Science also keeps me up at night. Often it is because endless questions about who we are and our Universe. In some cases, it is also incredibly frustrating, not because you don’t know the answer to something (that in itself is quite agitating) but because of its misuse. People appear on television everyday and proclaim some “scientific study” or a “scientific fact,” that are in fact wrong. No one ever steps in to tell them they are wrong because none of them understand the complex scientific or pseudo-scientific terms they use. No one dares contradict them as they will just pull out more pseudo-scientific jargon to try and prove their point. They can assign anything to those words, as most people do not know what they mean. This comes from scientific illiteracy. That is why politicians can proclaim falsehoods to a cheering crowd of 4000 people, none the wiser. This is why science is important, and why it is vital to understand it and question it.
Scientific illiteracy means people take ideas and concepts given to them without thinking twice or seeking to understand.

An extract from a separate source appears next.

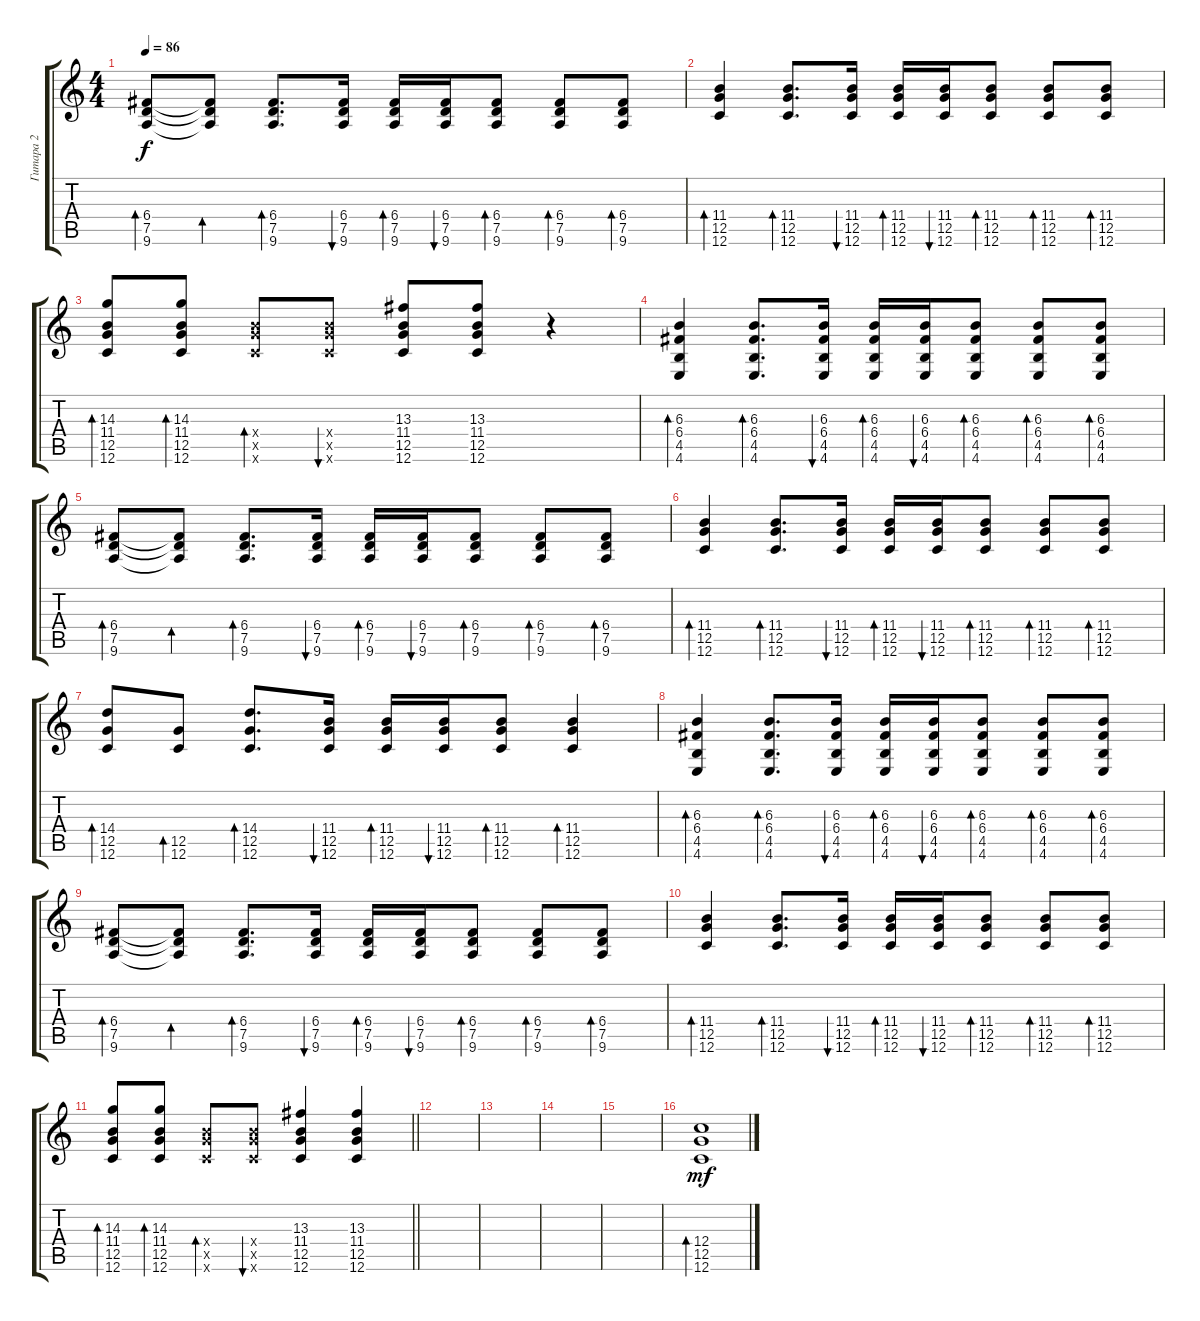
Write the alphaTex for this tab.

After all, the point at which great civilizations end is when everything becomes about “bread and circuses,” an expression coined by a Roman poet describing the state of a failing Rome. Harry Truman believed that in order to make America strong, you had to make it smart. And the dumbing of the world will bring about its downfall.
Not only does science enlighten and explain, but it also carries along a thought process. It isn’t cynical, but it makes you question the validity of things that seem to have no basis. The widespread misunderstanding of science, however, will be the collapse of our current society and civilization. That is not why I love it though, I love it for it’s ability to explain things that are beyond our grasp, things our brain cannot wrap itself around, that we have managed to explain with a method and a tool that we have created and perfected over our existence.